----- Text for analysis -----
Aesthethica is the second studio album by Brooklyn-based black metal band Liturgy. Produced by Krallice guitarist Colin Marston, the album was released on May 10, 2011 via Thrill Jockey.

Spin ranked it as number 26 on Spin's 50 Best Albums of 2011, and  Pitchfork placed the album at number 41 on its list of the "Top 50 albums of 2011".

Critical reception

Upon its release, Aesthethica received positive reviews from music critics. At Metacritic, which assigns a normalized rating out of 100 to reviews from critics, the album received an average score of 72, which indicates "generally favorable reviews", based on 13 reviews.

In a review for AllMusic, critic reviewer Thom Jurek wrote: "Aesthethica consists of intricate, sophisticated songs, full of majesty, nearly insane drive, intention, and the frighteningly unleashed power of emotion. This is extreme music. It may come to define or utterly transcend metal, but it doesn't matter because this album is in its own class." Jason Heller of The A.V. Club said the album "carries plenty of Renihilation’s momentum." At The Guardian, Jamie Thomson explained: "While their second album ticks off plenty of genre tropes – bloodcurdling screamed vocals, kinetic drum blasts, and the kind of left-field musical excursions that are now de rigueur for any reasonably experimental BM band – it is difficult to escape the impression of Liturgy as chin-stroking dilettantes."
----- Source data -----
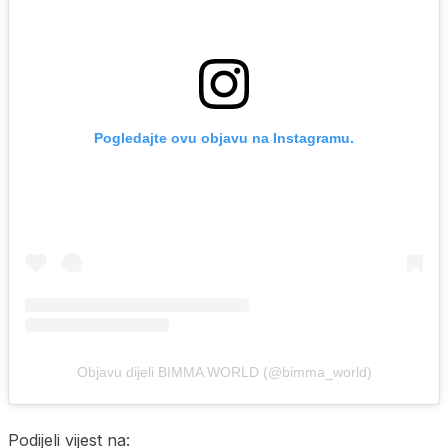
Pogledajte ovu objavu na Instagramu.
Objavu dijeli BIMMA WORLD (@bimma_world)
Podijeli vijest na:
-----
Activities:
A) Answer these questions from the text about the album Aesthethica, putting each answer on its own line:
(i) Who produced the album?
(ii) What average score did the album receive at Metacritic?
(iii) Who reviewed the album for The Guardian?
B) Pick up the text about the album Aesthethica after its last sentence and continue writing it.

Answers by item number:
A)
(i) Colin Marston
(ii) 72
(iii) Jamie Thomson

B)
Accolades

Track listing

"Harmonia" contains a hidden track on the CD version. The song itself lasts for approximately 5:31 and the hidden track lasts for approximately 1:37, with just under a minute of silence between them. Additionally, "Sun of Light" contains just under a minute of silence after the song. Both silences and the hidden track are omitted from the vinyl edition; however, "Veins of God" has an extended coda on the vinyl pressing that stretches the song's length to approximately 9:28.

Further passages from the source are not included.